_The records_:
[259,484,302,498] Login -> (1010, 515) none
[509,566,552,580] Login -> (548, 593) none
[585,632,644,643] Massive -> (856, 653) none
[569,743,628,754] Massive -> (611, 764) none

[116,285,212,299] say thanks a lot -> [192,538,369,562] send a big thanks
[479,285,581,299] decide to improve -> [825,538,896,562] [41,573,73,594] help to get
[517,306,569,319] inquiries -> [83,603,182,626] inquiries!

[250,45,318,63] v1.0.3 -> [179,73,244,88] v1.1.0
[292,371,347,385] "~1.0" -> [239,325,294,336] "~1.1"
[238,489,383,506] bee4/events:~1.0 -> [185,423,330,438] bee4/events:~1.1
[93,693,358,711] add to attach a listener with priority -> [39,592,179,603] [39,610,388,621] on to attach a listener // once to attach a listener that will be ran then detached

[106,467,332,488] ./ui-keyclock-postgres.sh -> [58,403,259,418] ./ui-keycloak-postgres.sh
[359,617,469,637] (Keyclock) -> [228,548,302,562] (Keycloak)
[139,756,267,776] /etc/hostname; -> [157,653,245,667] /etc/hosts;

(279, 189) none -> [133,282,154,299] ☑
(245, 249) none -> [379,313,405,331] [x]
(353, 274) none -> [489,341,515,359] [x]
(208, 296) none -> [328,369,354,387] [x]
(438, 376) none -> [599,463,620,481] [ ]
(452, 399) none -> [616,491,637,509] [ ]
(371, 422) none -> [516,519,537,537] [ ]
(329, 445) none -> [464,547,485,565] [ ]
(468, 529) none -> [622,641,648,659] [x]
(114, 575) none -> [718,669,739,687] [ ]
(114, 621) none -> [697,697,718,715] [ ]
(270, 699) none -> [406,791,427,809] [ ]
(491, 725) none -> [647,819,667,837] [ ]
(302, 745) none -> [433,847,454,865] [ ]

_Assignment_:
Starting at the line that contains "[250,45,318,63] v1.0.3 ->" and stopping after the line that contains "(491, 725) none -> [647,819,667,837] [ ]", write out every line exactly as it appears above, and no other line.

_Task answer_:
[250,45,318,63] v1.0.3 -> [179,73,244,88] v1.1.0
[292,371,347,385] "~1.0" -> [239,325,294,336] "~1.1"
[238,489,383,506] bee4/events:~1.0 -> [185,423,330,438] bee4/events:~1.1
[93,693,358,711] add to attach a listener with priority -> [39,592,179,603] [39,610,388,621] on to attach a listener // once to attach a listener that will be ran then detached

[106,467,332,488] ./ui-keyclock-postgres.sh -> [58,403,259,418] ./ui-keycloak-postgres.sh
[359,617,469,637] (Keyclock) -> [228,548,302,562] (Keycloak)
[139,756,267,776] /etc/hostname; -> [157,653,245,667] /etc/hosts;

(279, 189) none -> [133,282,154,299] ☑
(245, 249) none -> [379,313,405,331] [x]
(353, 274) none -> [489,341,515,359] [x]
(208, 296) none -> [328,369,354,387] [x]
(438, 376) none -> [599,463,620,481] [ ]
(452, 399) none -> [616,491,637,509] [ ]
(371, 422) none -> [516,519,537,537] [ ]
(329, 445) none -> [464,547,485,565] [ ]
(468, 529) none -> [622,641,648,659] [x]
(114, 575) none -> [718,669,739,687] [ ]
(114, 621) none -> [697,697,718,715] [ ]
(270, 699) none -> [406,791,427,809] [ ]
(491, 725) none -> [647,819,667,837] [ ]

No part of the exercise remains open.